> [VOTRE OBJECTIF]: D'après le texte de lecture ci-dessous, à quoi Hélène Flautre appelle-t-elle après la tragédie de Lampedusa ?

> [TEXTE DE LECTURE]:
Hélène Flautre : « Le drame de Lampedusa est le résultat d’une politique »

Après la tragédie de Lampedusa, Hélène Flautre appelle à renoncer aux politiques de la « forteresse Europe » pour développer des canaux légaux de circulation, seul moyen de protection des migrants.

Pauline Graulle  • 10 octobre 2013 abonné·es

Illustration - Hélène Flautre : « Le drame de Lampedusa est le résultat d’une politique »

> [DONNÉES ENREGISTRÉES]:
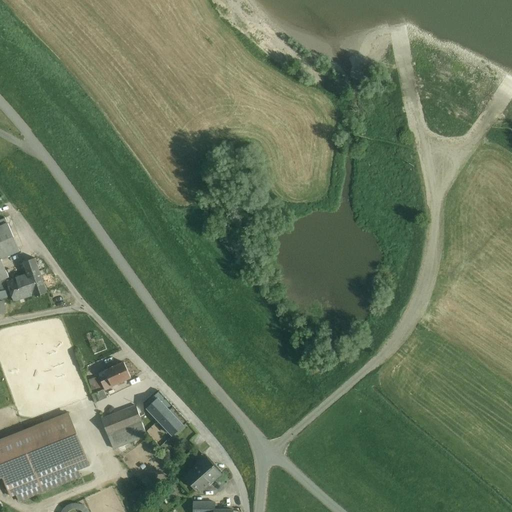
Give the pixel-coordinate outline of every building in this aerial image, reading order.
[(0,226),(0,281),(9,277),(1,259),(20,251),(8,223),(0,226)] [(28,274),(7,281),(10,291),(23,286),(23,287),(43,280),(35,258),(24,262),(28,274)] [(23,286),(10,291),(14,302),(35,295),(35,297),(47,293),(43,281),(43,280),(23,287),(23,286)] [(124,362),(106,370),(109,378),(113,386),(131,378),(124,362)] [(92,390),(101,387),(98,376),(88,378),(92,390)] [(109,378),(102,381),(106,389),(113,386),(109,378)] [(103,390),(92,395),(96,403),(106,398),(103,390)] [(184,417),(160,392),(147,403),(153,410),(152,411),(170,430),(177,423),(184,417)] [(136,405),(102,419),(109,436),(142,422),(143,422),(136,405)] [(69,414),(0,440),(0,468),(3,477),(6,485),(29,476),(31,483),(76,465),(78,469),(89,465),(69,414)] [(184,417),(177,423),(181,427),(187,421),(184,417)] [(142,422),(109,436),(114,448),(147,435),(142,422)] [(221,473),(207,458),(186,476),(195,486),(197,485),(201,490),(221,473)] [(144,487),(129,495),(136,508),(150,501),(144,487)] [(173,491),(164,498),(170,505),(179,498),(173,491)] [(215,502),(194,502),(193,511),(214,511),(215,509),(215,502)]
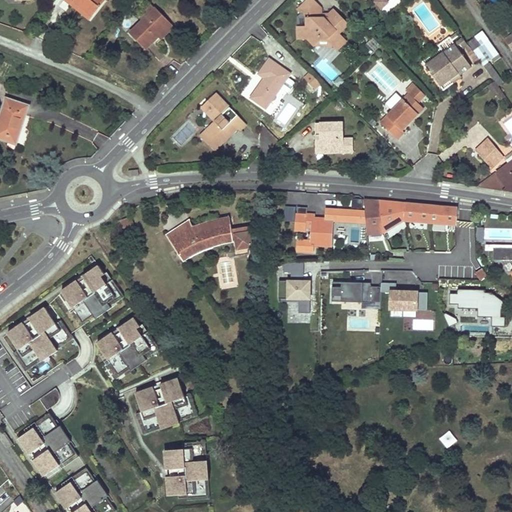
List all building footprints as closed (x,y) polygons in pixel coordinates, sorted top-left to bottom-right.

> [RÉSULTAT DE L'EXERCICE]: Hélène Flautre appelle à renoncer aux politiques de la « forteresse Europe » pour développer des canaux légaux de circulation.